1) A far more violent country

I’ve written before about how Americans have this stubborn habit of believing the crime is getting worse even when it’s actually getting better. But holy cow, was America violent and murderous in the 1990s!

In 1991, the highest violent crime rate in US history was recorded, with 758.2 incidents per 100,000 people. And it didn’t get better for a while — 1992 holds the record for the most violent crimes in a single year, while 1993 had the highest number of murders nationally. Compare that to 2024, when the violent crime rate fell to 359.1, the lowest in 20 years and less than half the rate of 1991, while the homicide rate this year may well hit the lowest level ever. And while the 1990s as a decade saw a historic drop in crime, the violent crime rate in 1999 was 524.7 per 100,000 — still well above last year’s level.

2) A much poorer world

At the start of the 1990s, nearly 40 percent of the entire world was in a state of extreme poverty, living on $2.15 or less a day. What that meant in reality was that for almost half the world, life was lived on the edge of grinding subsistence, much as it had been for centuries, with seemingly little chance for change. In China, for instance, some two-thirds of the population was in extreme poverty. The idea that the world’s largest nation would ever become rich would have been laughable.
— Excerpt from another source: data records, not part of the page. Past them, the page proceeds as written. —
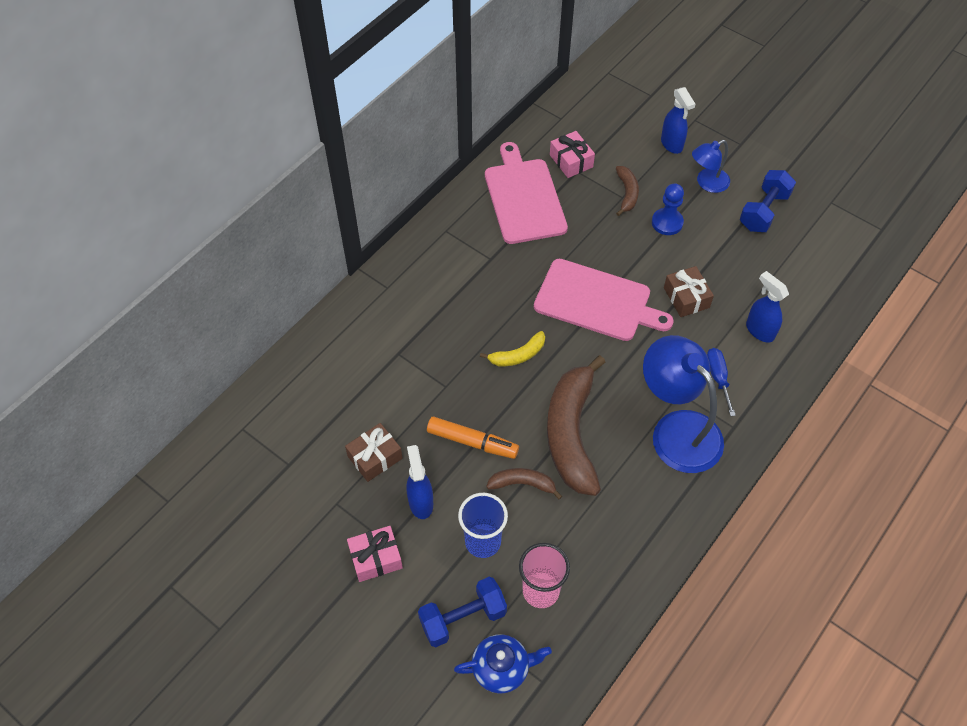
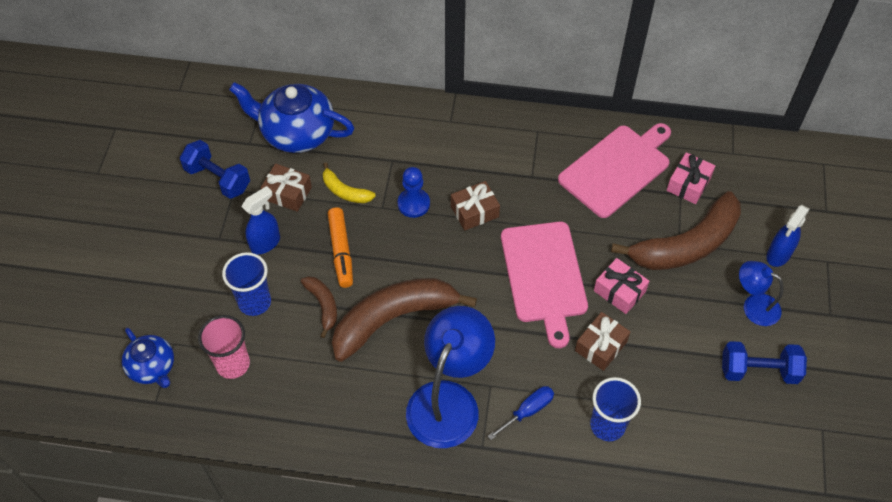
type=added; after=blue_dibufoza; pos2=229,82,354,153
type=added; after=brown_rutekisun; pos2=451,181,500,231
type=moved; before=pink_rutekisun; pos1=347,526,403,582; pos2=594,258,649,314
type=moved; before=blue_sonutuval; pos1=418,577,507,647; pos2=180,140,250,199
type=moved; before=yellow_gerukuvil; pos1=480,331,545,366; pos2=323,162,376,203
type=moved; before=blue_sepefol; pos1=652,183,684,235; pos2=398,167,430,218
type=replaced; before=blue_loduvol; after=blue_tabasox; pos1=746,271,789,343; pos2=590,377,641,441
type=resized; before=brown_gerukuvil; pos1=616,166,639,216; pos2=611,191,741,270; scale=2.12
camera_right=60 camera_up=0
Today, as I’ve written before, that picture has utterly changed. Just 8.5 percent of the world’s now much larger population lives in extreme poverty, which translates to over a billion people escaping near-total destitution. While you might want to go back in time to the 1990s, I can almost guarantee that none of them would.

But it’s not just the world. The 1990s may be remembered by some as one long economic boom in the US, but real GDP produced per person has increased by 40 percent since the end of the ’90s, while real median income has increased by nearly 15 percent. Nostalgia doesn’t take into account compound growth.

3) A nearly unchecked HIV pandemic

There are countless ways in which health statistics globally have improved since the 1990s — the child mortality rate alone has fallen by 61 percent since 1990 — but the most striking one to me is HIV.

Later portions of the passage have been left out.